Transcribe, word for word, every line from the one containing "#351, estimate: 1 -> 13" through the final line of the records, and omit the pictures.

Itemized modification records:
========

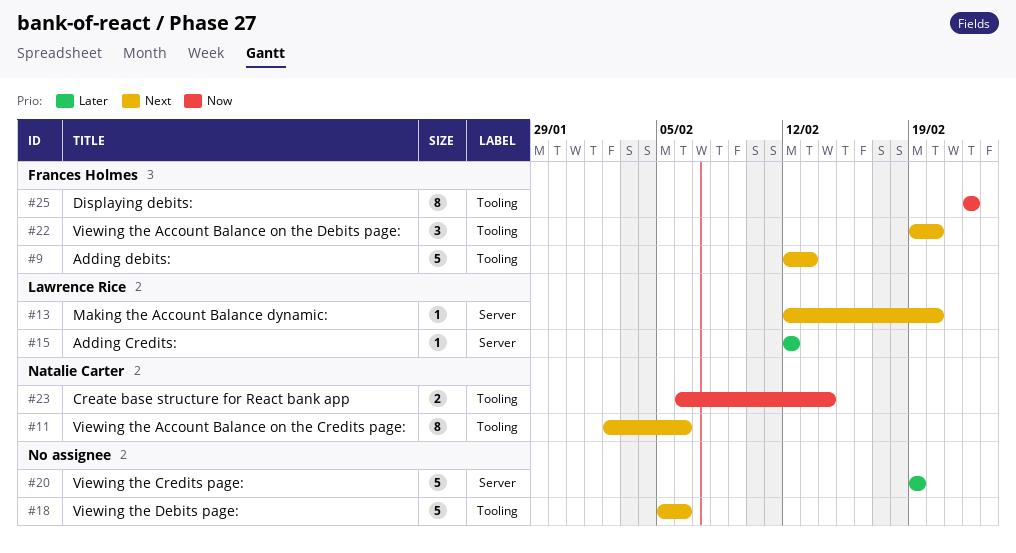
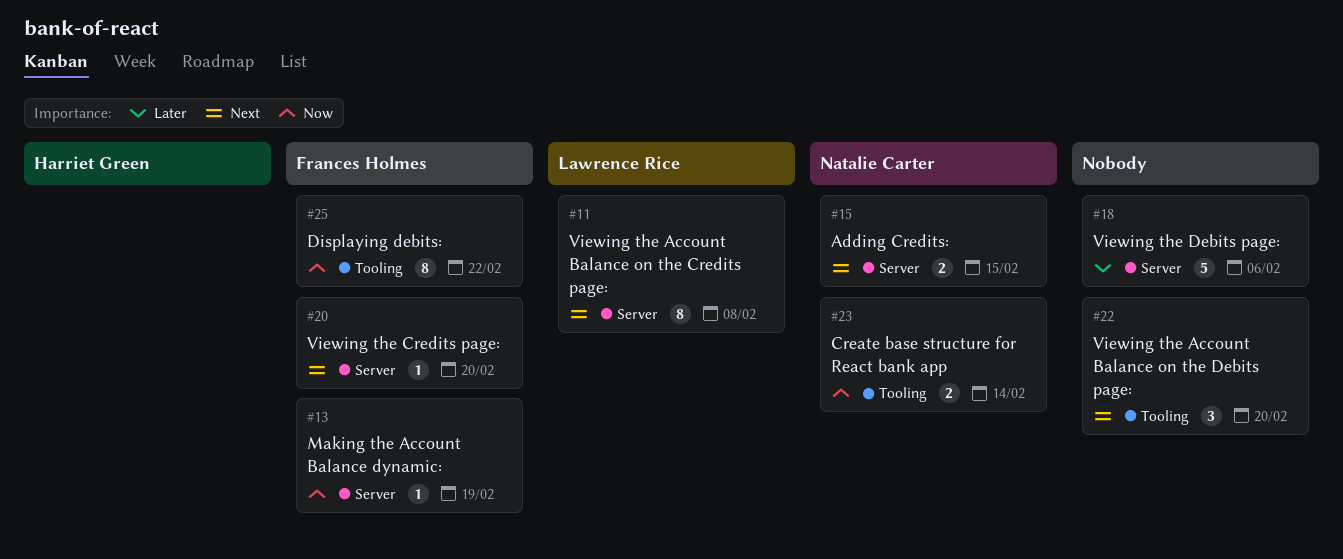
#9: present -> none
#11, owner: Natalie Carter -> Lawrence Rice
#11, label: Tooling -> Server
#11, due: Feb 6 -> Feb 8
#13, owner: Lawrence Rice -> Frances Holmes
#13, priority: Next -> Now
#13, due: Feb 20 -> Feb 19
#15, owner: Lawrence Rice -> Natalie Carter
#15, priority: Later -> Next
#15, estimate: 1 -> 2
#15, due: Feb 12 -> Feb 15
#18, priority: Next -> Later
#18, label: Tooling -> Server
#20, owner: none -> Frances Holmes
#20, priority: Later -> Next
#20, estimate: 5 -> 1
#20, due: Feb 19 -> Feb 20
#22, owner: Frances Holmes -> none

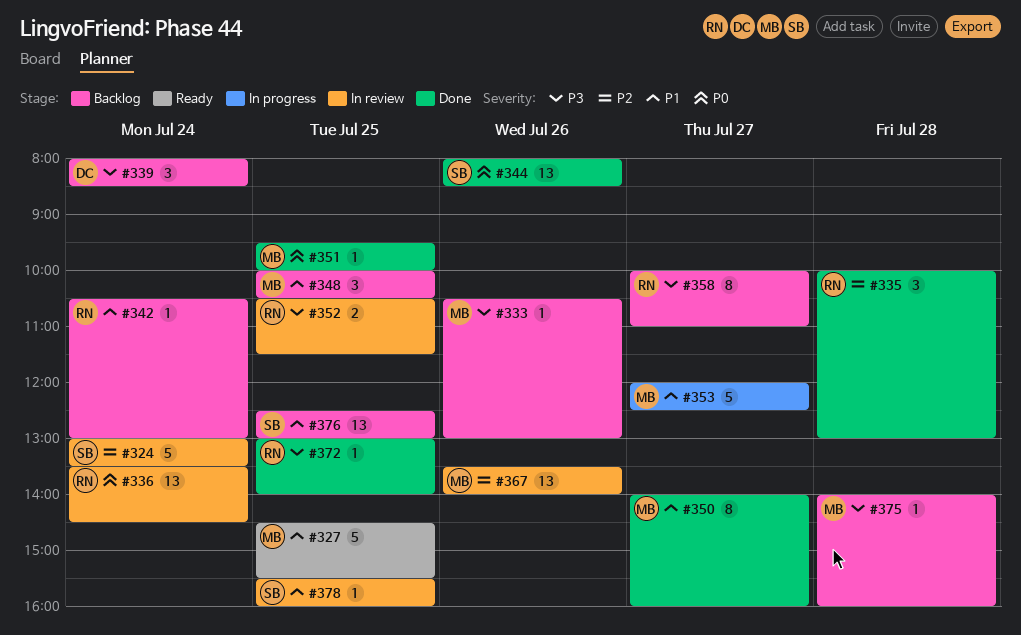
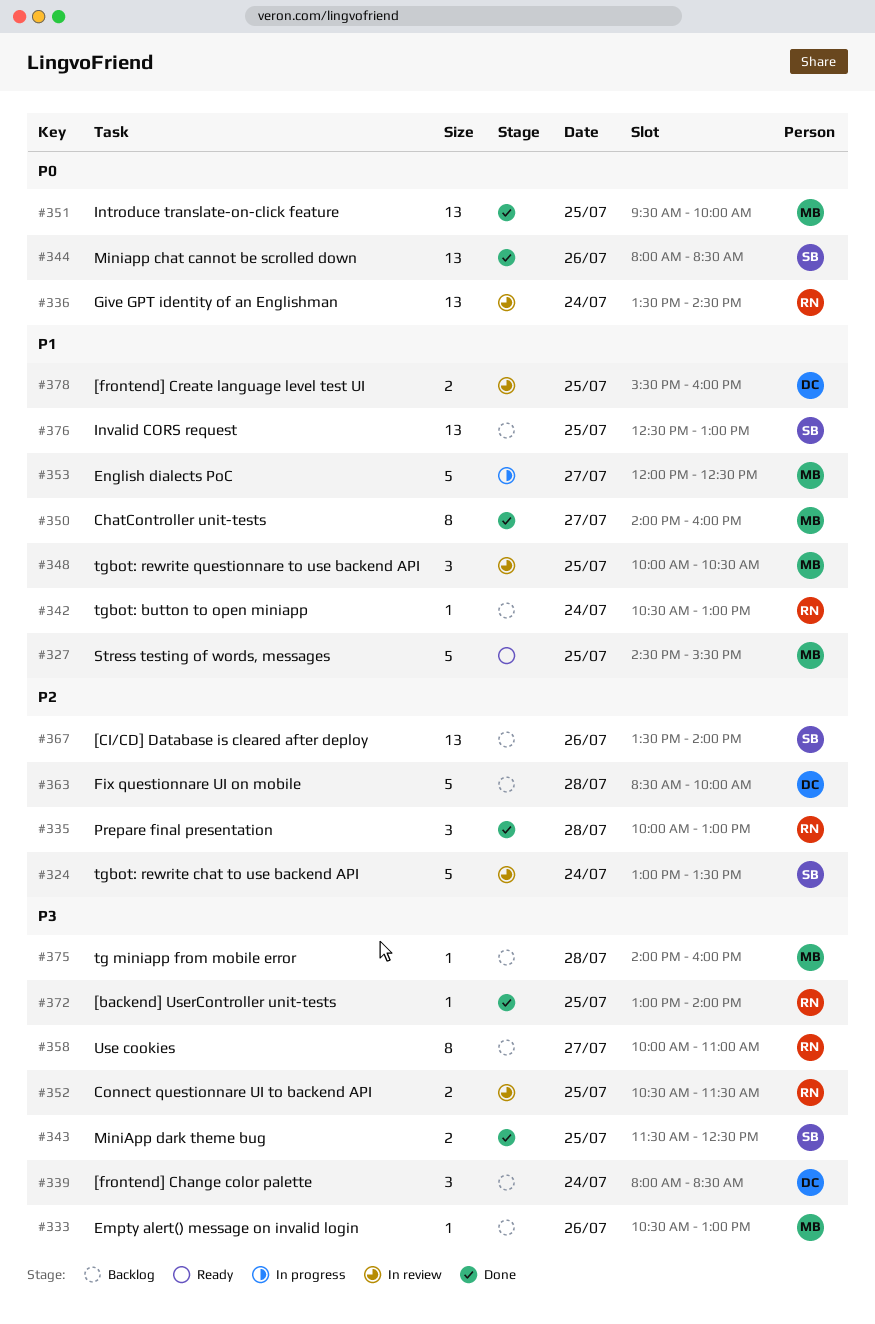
#343: none -> present
#348, status: Backlog -> In review
#351, estimate: 1 -> 13
#363: none -> present
#367, status: In review -> Backlog
#367, owner: MB -> SB
#378, owner: SB -> DC
#378, estimate: 1 -> 2

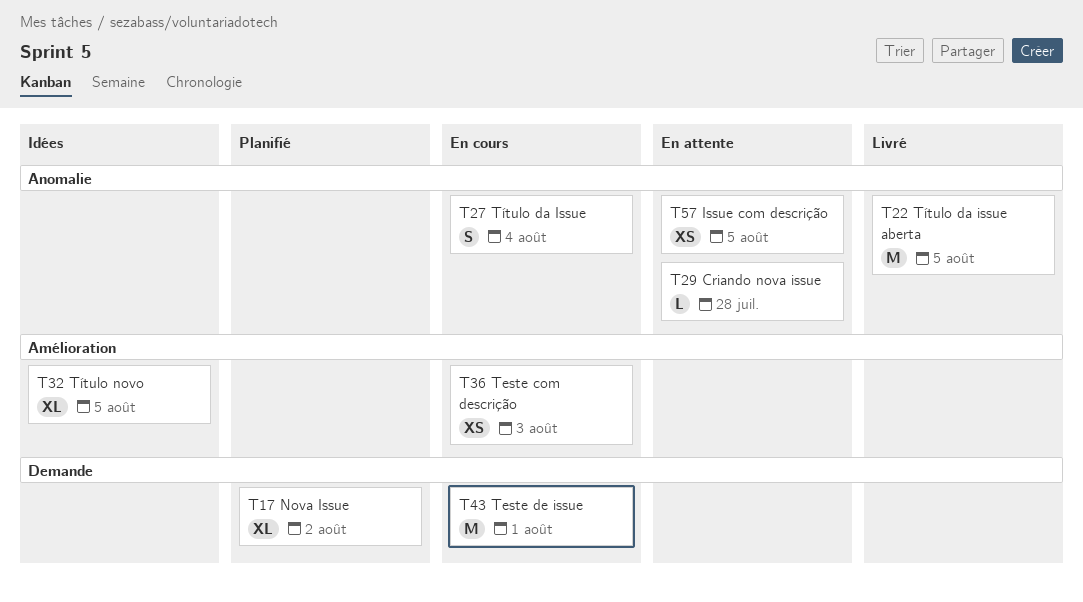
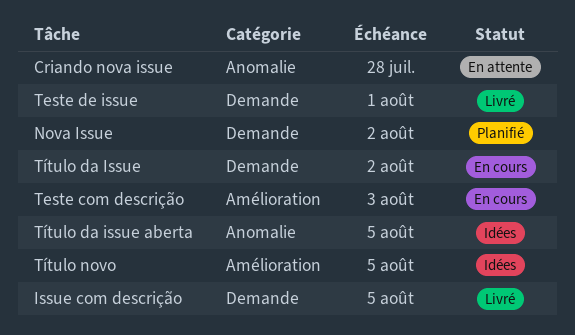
Issue com descrição, status: En attente -> Livré
Issue com descrição, label: Anomalie -> Demande
Teste de issue, status: En cours -> Livré
Título da Issue, label: Anomalie -> Demande
Título da Issue, due: Aug 4 -> Aug 2
Título da issue aberta, status: Livré -> Idées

========

#### Reply
#351, estimate: 1 -> 13
#363: none -> present
#367, status: In review -> Backlog
#367, owner: MB -> SB
#378, owner: SB -> DC
#378, estimate: 1 -> 2

Issue com descrição, status: En attente -> Livré
Issue com descrição, label: Anomalie -> Demande
Teste de issue, status: En cours -> Livré
Título da Issue, label: Anomalie -> Demande
Título da Issue, due: Aug 4 -> Aug 2
Título da issue aberta, status: Livré -> Idées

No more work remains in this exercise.